To begin, I asked Bernice to elaborate more on the sense of nostalgia running through her poem and how it resonated closely with her own experiences, being an international student herself.

“For the first few months it was a bit lonely, and I was also a bit homesick, so I started writing a bit of poetry about it. This poem is specifically about being away from home. self, to be away from Hong Kong and to miss the sights and scenes of Hong Kong and my family in Hong Kong.

“When I came to Cambridge I found it a bit difficult to adapt to the environment because I wasn’t really sure what subjects people were interested in, so I had to some time to familiarize myself with the others. I also study English, which is not my first language, but I take it as my first language, which also made me feel a bit lost here: so I was talking in this stanza of a Petrarch War against a language that I cannot possess, I was kind of referring to English. I guess there’s the euphoria of entering a new country and then trying to assimilate into the culture: that’s what I was trying to present in this poem.

Image credit: Keira Quirk

To add to the sense of separation between cultures, Bernice tells me that she weaved references to food throughout the poem, a part of Hong Kong culture that she has missed since arriving in Cambridge.

“[The reference to food] is definitely a cultural thing. It’s something really simple, the Cantonese food that I used to eat in Hong Kong. For example, the pulled pork rice rolls, which you can buy on the street: sometimes I ate them after school when I came home, so it’s kind of a nostalgic food for me. And hotpot is also something we traditionally do, and I missed that here, as there aren’t many good hotpot places in Cambridge – so that was a bit of a throwback.

I was also keen to know if “Away From Home” was representative of Bernice’s poetic writing process: that is, writing to express a personal experience, feeling or impression. She replies that poetry is indeed a “kind of catharsis” for her, a way of taking a step back from “something important in my life, or something that I really appreciate, or something that makes me sad. .

“It’s kind of an emotional outlet for me.
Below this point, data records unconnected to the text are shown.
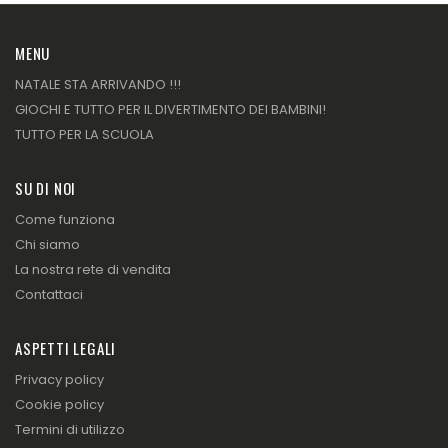
MENU
NATALE STA ARRIVANDO !!!
GIOCHI E TUTTO PER IL DIVERTIMENTO DEI BAMBINI!
TUTTO PER LA SCUOLA
SU DI NOI
Come funziona
Chi siamo
La nostra rete di vendita
Contattaci
ASPETTI LEGALI
Privacy policy
Cookie policy
Termini di utilizzo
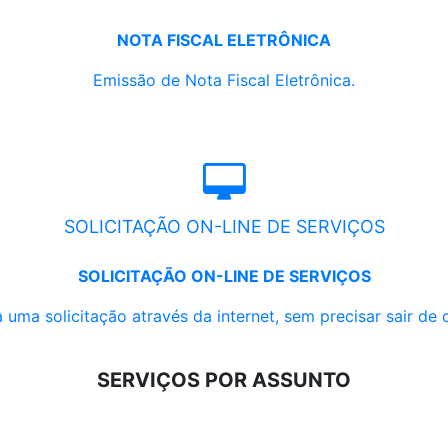
NOTA FISCAL ELETRÔNICA
Emissão de Nota Fiscal Eletrônica.
SOLICITAÇÃO ON-LINE DE SERVIÇOS
SOLICITAÇÃO ON-LINE DE SERVIÇOS
 uma solicitação através da internet, sem precisar sair de 
SERVIÇOS POR ASSUNTO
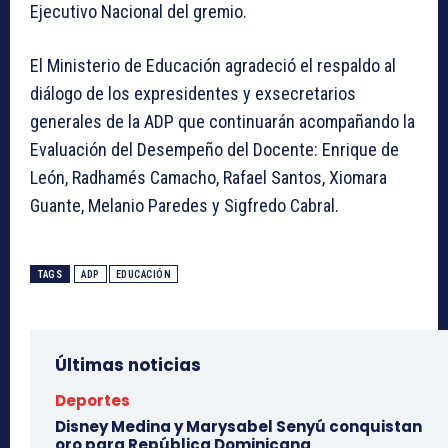
Ejecutivo Nacional del gremio.
El Ministerio de Educación agradeció el respaldo al
diálogo de los expresidentes y exsecretarios
generales de la ADP que continuarán acompañando la
Evaluación del Desempeño del Docente: Enrique de
León, Radhamés Camacho, Rafael Santos, Xiomara
Guante, Melanio Paredes y Sigfredo Cabral.
TAGS
ADP
EDUCACIÓN
Últimas noticias
Deportes
Disney Medina y Marysabel Senyú conquistan
oro para República Dominicana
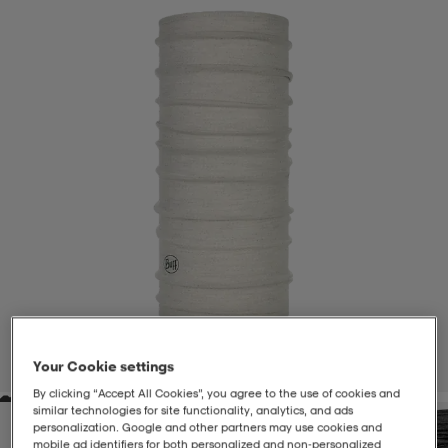
-BH
ngsskor
öjor & skjortor
ngsskor
ingsskor
ar
ingsskor
n
ingsskor
ts & toppar
or
n
kor
kor
öjor & skjortor
usskor
öjor & skjortor
skor
r
skor
n
tskor
 & klänningar
or
r & pannband
or
 & klänningar
-/Tennisskor
Your Cookie settings
1
/
1
By clicking “Accept All Cookies”, you agree to the use of cookies and
similar technologies for site functionality, analytics, and ads
r
andy-/Handbollsskor
kar & vantar
andy-/Handbollsskor
ller
ler
personalization. Google and other partners may use cookies and
mobile ad identifiers for both personalized and non‑personalized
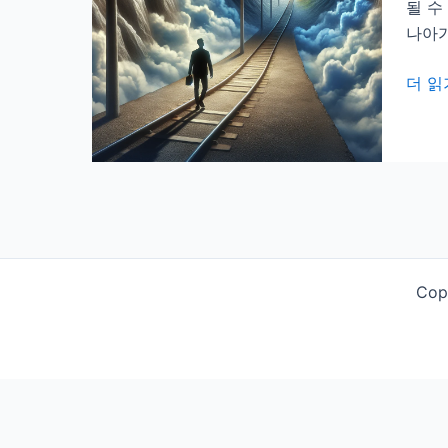
될 수
나아가
터
더 읽
널
꿈
해
몽:
터
널
을
통
Cop
과
하
는
꿈
과
터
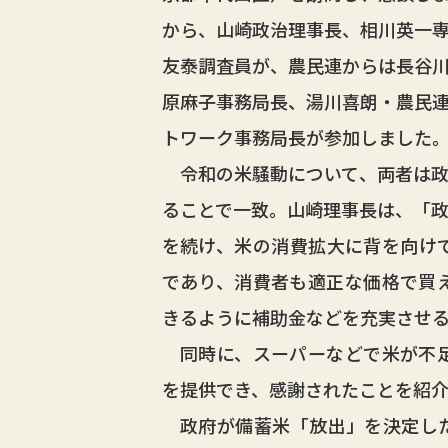
から、山崎政治理事長、相川英一
友泰調査員が、農民連からは長谷
原麻子事務局長、湯川喜朗・農民
トワーク事務局長が参加しました
令和の米騒動について、両者は政
ることで一致。山崎理事長は、「
を続け、米の消費拡大に背を向け
であり、消費者も適正な価格で買
きるように補助金などを充実させ
同時に、スーパーなどで米が不足
を提供でき、感謝されたことを紹
政府が備蓄米「放出」を決定した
And every time I write my feelings on the page, I just feel like I’m doing something concrete and pulling something out of my emotions that feels productive.

She adds that the imagery of birds recurs throughout her poems due to their symbolism of “flight, freedom, or wanting to leave”. Other favored motifs include places, landscapes and sometimes nature, as well as many “emotional metaphors”.

Photo credit: Ruth Pavey

As for her experience as a poet, Bernice explains that she has been writing since the age of eleven, but “sporadically” and “rather limited to short stories.

“I took a poetry class when I was 15, which sparked my interest in poetry, and then I started reading a lot of poets, and then I started developing my own style. So I writing from that time until now.

“Writing is kind of a refuge for me, it’s one of my favorite hobbies, and during the pandemic, whenever I felt something, I would just write it down, it would just be an entry from newspaper or poetry, or a short story, even.”

Asked about the influences on her writing, Bernice clarifies the Imagist movement, a modernist movement that favored precise imagery and clear, crisp language and is seen as a reaction to the flowery ornamentation of Romantic and Victorian poetry. At TS Eliot four quartetsfor example, Bernice finds the writing to be “deep” and “naturally flowing”, making him one of her favorite poets.

“He wrote extensively about time and how it is in motion and defined by us: the past, present and future are mapped out by humans. There’s no real reason for that; instead, he says we should use time as a flowing river, in a sense, as something that can change and grow, and we should look to the past and the future. I find that very inspiring and I try to emulate his style in my poetry.

It’s over for week 5, but remember there’s still time to submit your poems! Just email the poetry editor ([email protected]) with your submission: we would love to hear from you!